In “Study of Two Pears,” he was frustrated because no matter how he tried to metaphorize them, they stubbornly remained pears:
They are not viols,
Nudes or bottles.
They resemble nothing else. (lines 1-3)
I would argue that when he wrote that poem, his Me was in control. But when he wrote (the much later) “Someone Puts a Pineapple Together,” his Muse could barely be contained:
These lozenges are nailed-up lattices.
The owl sits humped. It has a hundred eyes.
The title tells the story: He didn’t even know who was writing it. That’s how the Muse works.
I understand that.
My “Me” is a well-organized sort of person, at least where her work ethic is concerned. For instance, she likes to have all her ducks neatly in a row before the semester begins. I could tell you, right this second, precisely what my classes will be doing on any random day you pick during the coming fall semester. November 6th? Yep, it’s already planned.
But that’s work. And it works fine for academic writing as well, where one must be linear and methodical.
In contrast, as a creative writer, I’m a pantser, which means I tend to write by the seat of my pants, i.e. with a minimum of planning. This is because my creative writing—my fiction—is driven by, and on good days is mostly written by, my Muse, and my Muse does. Not. Like. Planning.
Anything.
When I go back and read material I wrote yesterday, I’ll be able to tell you, with no trouble at all, whether my Muse was at work, or my Me. My Me tends to be pedantic and detail-oriented. My Me insists on explaining things, and she’s also overly fond of Telling, rather than Showing. She Tells every single boring detail she can think of. A character pours a cup of coffee, puts the pot back where it belongs, walks to the door, turns the knob, opens it, steps outside, closes it . . . You get the idea.
Yawn.
My Muse, on the other hand, leaps all over the place like a dragonfly or a hummingbird. Zip, zip, zip. When she’s off and running, it’s all my fingers can do to keep up. Stories go in directions I’d never thought of before, much less planned. Characters take on lives of their own.
Trouble is, she isn’t all that reliable at showing up for work.

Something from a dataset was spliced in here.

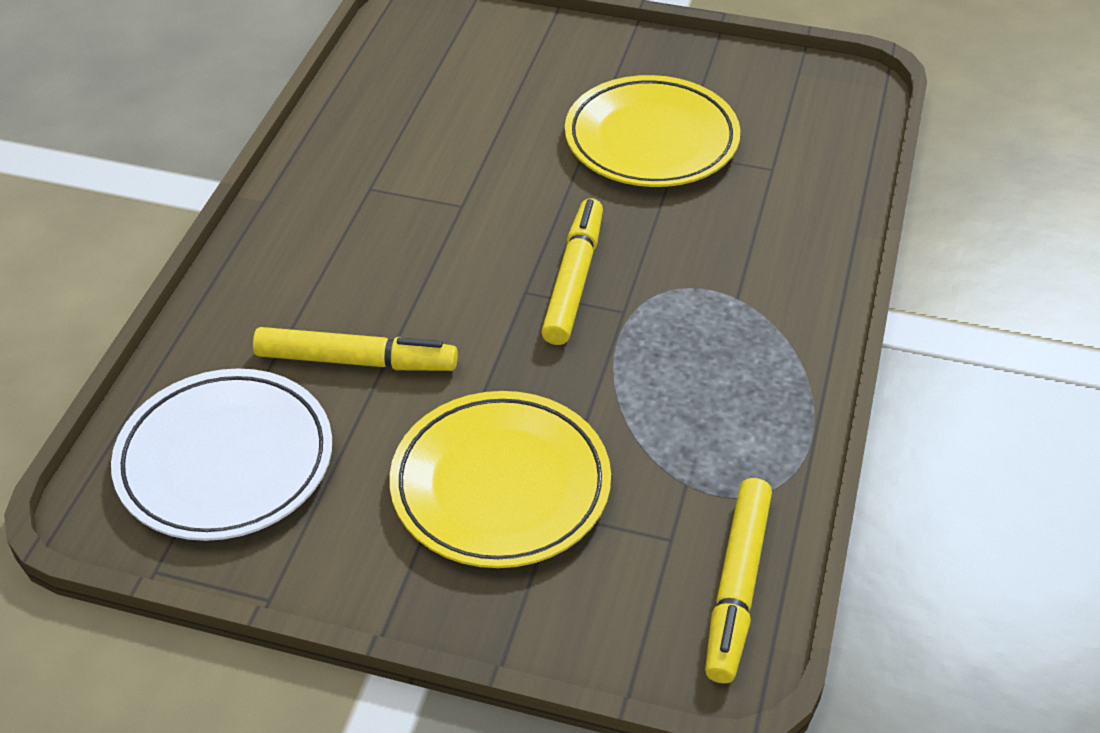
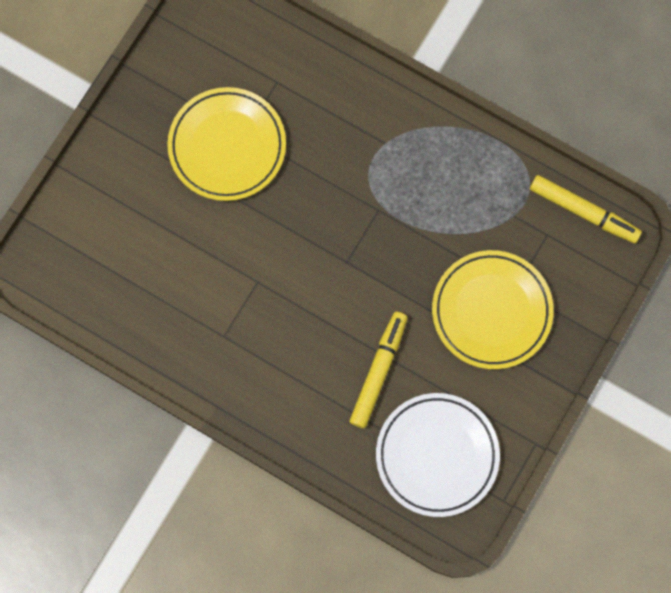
camera: 75 degrees left, 30 degrees up
(573, 280) = (345, 231): yellow marker -> none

One of my toughest jobs as a writer is to learn to get in contact with my Muse, to convince her that when I place my fingers on the keyboard, that’s a cue for her to show up and get down to business. But this week, for instance, she’s been off zipping around somewhere else and has barely stopped by even to say hello.

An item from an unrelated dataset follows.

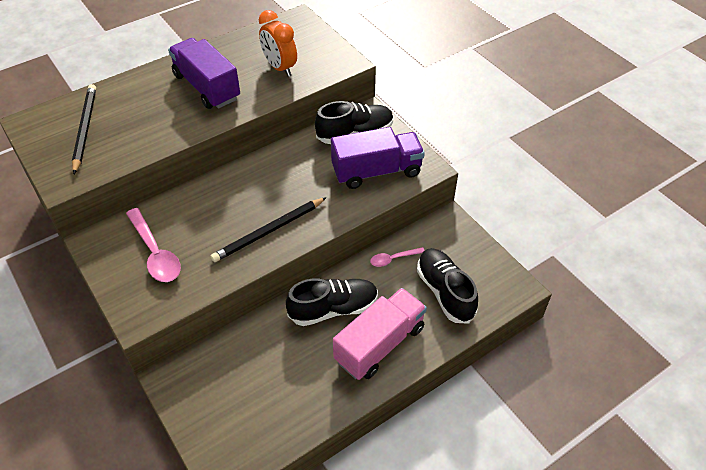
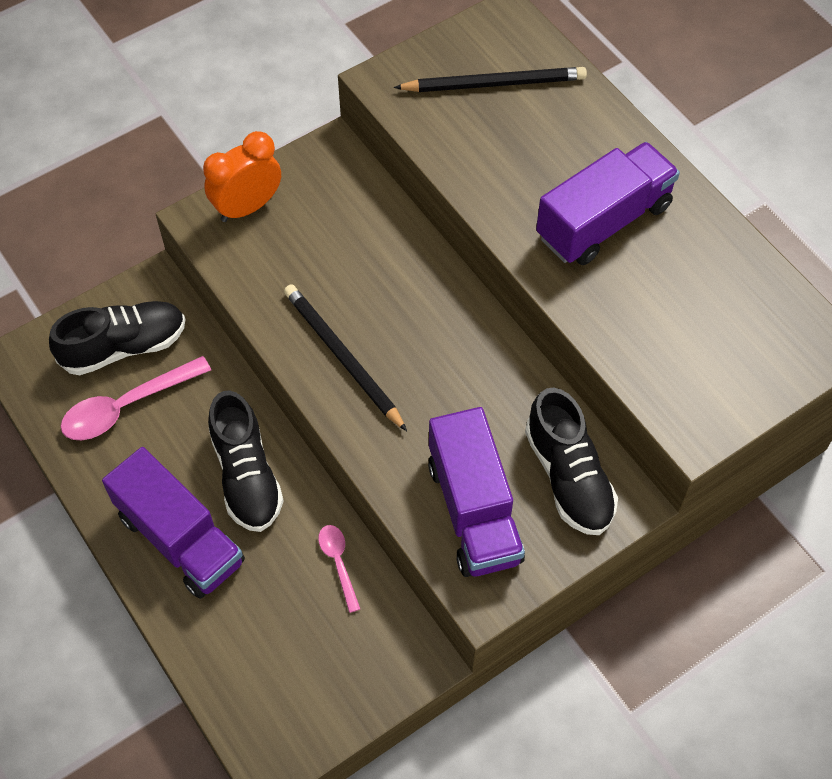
camera: 90 degrees right, 10 degrees up
(155, 253) = (308, 222): pink spoon -> pink spoon (127, 406)
(280, 68) = (667, 323): orange clock -> orange clock (247, 207)
(379, 344) = (180, 539): pink truck -> purple truck
(445, 292) = (268, 639): black shoe -> black shoe (124, 347)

I’ve been told that it’s only after you get the first draft down that you should let your Me step in and do any editing. I’m just now beginning to understand the reasoning behind that rule. There are two very different minds at work. The Muse gets the draft down. It’s spotty and flawed and it makes my Inner Editor cringe. But she’ll get her turn too.
Eventually.
Assuming I don’t lose my mind.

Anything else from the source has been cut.